> Short task: Turn every line of the records below into a numbered list, skipping the blank lines.

--- Provided entries ---

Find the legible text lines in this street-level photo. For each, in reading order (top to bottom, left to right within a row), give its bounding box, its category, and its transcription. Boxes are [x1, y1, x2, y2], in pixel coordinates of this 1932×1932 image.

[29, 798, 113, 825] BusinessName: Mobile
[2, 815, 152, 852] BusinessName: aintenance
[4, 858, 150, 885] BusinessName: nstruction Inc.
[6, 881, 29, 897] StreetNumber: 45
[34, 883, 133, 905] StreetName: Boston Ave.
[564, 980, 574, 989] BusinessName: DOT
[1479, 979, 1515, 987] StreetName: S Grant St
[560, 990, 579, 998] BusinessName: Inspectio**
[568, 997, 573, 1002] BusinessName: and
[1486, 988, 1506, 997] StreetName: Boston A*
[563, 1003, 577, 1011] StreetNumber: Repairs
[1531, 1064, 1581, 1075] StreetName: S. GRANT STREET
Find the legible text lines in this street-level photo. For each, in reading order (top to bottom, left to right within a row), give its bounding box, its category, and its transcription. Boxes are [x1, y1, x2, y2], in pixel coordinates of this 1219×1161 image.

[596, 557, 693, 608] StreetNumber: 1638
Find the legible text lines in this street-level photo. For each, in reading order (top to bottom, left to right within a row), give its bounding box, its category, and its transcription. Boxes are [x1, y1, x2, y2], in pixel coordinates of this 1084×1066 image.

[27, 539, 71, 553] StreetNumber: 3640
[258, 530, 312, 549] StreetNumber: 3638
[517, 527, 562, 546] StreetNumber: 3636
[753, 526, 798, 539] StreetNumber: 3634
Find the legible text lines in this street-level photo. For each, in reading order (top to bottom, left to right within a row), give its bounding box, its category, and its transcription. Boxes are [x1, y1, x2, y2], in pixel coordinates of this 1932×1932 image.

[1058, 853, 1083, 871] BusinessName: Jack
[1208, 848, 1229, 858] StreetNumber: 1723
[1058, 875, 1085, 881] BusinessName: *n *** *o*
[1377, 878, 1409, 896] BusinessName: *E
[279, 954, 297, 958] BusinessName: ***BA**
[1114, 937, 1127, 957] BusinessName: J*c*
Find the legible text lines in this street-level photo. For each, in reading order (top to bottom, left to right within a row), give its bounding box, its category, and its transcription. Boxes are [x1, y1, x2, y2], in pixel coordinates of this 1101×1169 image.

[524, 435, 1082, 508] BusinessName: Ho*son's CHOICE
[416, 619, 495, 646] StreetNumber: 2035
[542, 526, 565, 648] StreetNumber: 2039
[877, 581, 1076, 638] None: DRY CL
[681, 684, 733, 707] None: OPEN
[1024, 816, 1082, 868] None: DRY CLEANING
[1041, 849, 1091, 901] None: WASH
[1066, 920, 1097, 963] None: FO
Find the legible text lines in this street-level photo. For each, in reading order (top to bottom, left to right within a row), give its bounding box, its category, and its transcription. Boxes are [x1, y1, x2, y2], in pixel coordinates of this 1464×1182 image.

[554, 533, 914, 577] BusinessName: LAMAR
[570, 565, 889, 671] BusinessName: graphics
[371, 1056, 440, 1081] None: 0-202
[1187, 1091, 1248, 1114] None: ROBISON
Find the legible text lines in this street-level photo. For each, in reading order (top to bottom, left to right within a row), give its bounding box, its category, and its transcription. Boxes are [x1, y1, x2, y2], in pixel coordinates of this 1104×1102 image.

---

> Result of the exercise:
1. Find the legible text lines in this street-level photo. For each, in reading order (top to bottom, left to right within a row), give its bounding box, its category, and its transcription. Boxes are [x1, y1, x2, y2], in pixel coordinates of this 1932×1932 image.
2. [29, 798, 113, 825] BusinessName: Mobile
3. [2, 815, 152, 852] BusinessName: aintenance
4. [4, 858, 150, 885] BusinessName: nstruction Inc.
5. [6, 881, 29, 897] StreetNumber: 45
6. [34, 883, 133, 905] StreetName: Boston Ave.
7. [564, 980, 574, 989] BusinessName: DOT
8. [1479, 979, 1515, 987] StreetName: S Grant St
9. [560, 990, 579, 998] BusinessName: Inspectio**
10. [568, 997, 573, 1002] BusinessName: and
11. [1486, 988, 1506, 997] StreetName: Boston A*
12. [563, 1003, 577, 1011] StreetNumber: Repairs
13. [1531, 1064, 1581, 1075] StreetName: S. GRANT STREET
14. Find the legible text lines in this street-level photo. For each, in reading order (top to bottom, left to right within a row), give its bounding box, its category, and its transcription. Boxes are [x1, y1, x2, y2], in pixel coordinates of this 1219×1161 image.
15. [596, 557, 693, 608] StreetNumber: 1638
16. Find the legible text lines in this street-level photo. For each, in reading order (top to bottom, left to right within a row), give its bounding box, its category, and its transcription. Boxes are [x1, y1, x2, y2], in pixel coordinates of this 1084×1066 image.
17. [27, 539, 71, 553] StreetNumber: 3640
18. [258, 530, 312, 549] StreetNumber: 3638
19. [517, 527, 562, 546] StreetNumber: 3636
20. [753, 526, 798, 539] StreetNumber: 3634
21. Find the legible text lines in this street-level photo. For each, in reading order (top to bottom, left to right within a row), give its bounding box, its category, and its transcription. Boxes are [x1, y1, x2, y2], in pixel coordinates of this 1932×1932 image.
22. [1058, 853, 1083, 871] BusinessName: Jack
23. [1208, 848, 1229, 858] StreetNumber: 1723
24. [1058, 875, 1085, 881] BusinessName: *n *** *o*
25. [1377, 878, 1409, 896] BusinessName: *E
26. [279, 954, 297, 958] BusinessName: ***BA**
27. [1114, 937, 1127, 957] BusinessName: J*c*
28. Find the legible text lines in this street-level photo. For each, in reading order (top to bottom, left to right within a row), give its bounding box, its category, and its transcription. Boxes are [x1, y1, x2, y2], in pixel coordinates of this 1101×1169 image.
29. [524, 435, 1082, 508] BusinessName: Ho*son's CHOICE
30. [416, 619, 495, 646] StreetNumber: 2035
31. [542, 526, 565, 648] StreetNumber: 2039
32. [877, 581, 1076, 638] None: DRY CL
33. [681, 684, 733, 707] None: OPEN
34. [1024, 816, 1082, 868] None: DRY CLEANING
35. [1041, 849, 1091, 901] None: WASH
36. [1066, 920, 1097, 963] None: FO
37. Find the legible text lines in this street-level photo. For each, in reading order (top to bottom, left to right within a row), give its bounding box, its category, and its transcription. Boxes are [x1, y1, x2, y2], in pixel coordinates of this 1464×1182 image.
38. [554, 533, 914, 577] BusinessName: LAMAR
39. [570, 565, 889, 671] BusinessName: graphics
40. [371, 1056, 440, 1081] None: 0-202
41. [1187, 1091, 1248, 1114] None: ROBISON
42. Find the legible text lines in this street-level photo. For each, in reading order (top to bottom, left to right within a row), give its bounding box, its category, and its transcription. Boxes are [x1, y1, x2, y2], in pixel coordinates of this 1104×1102 image.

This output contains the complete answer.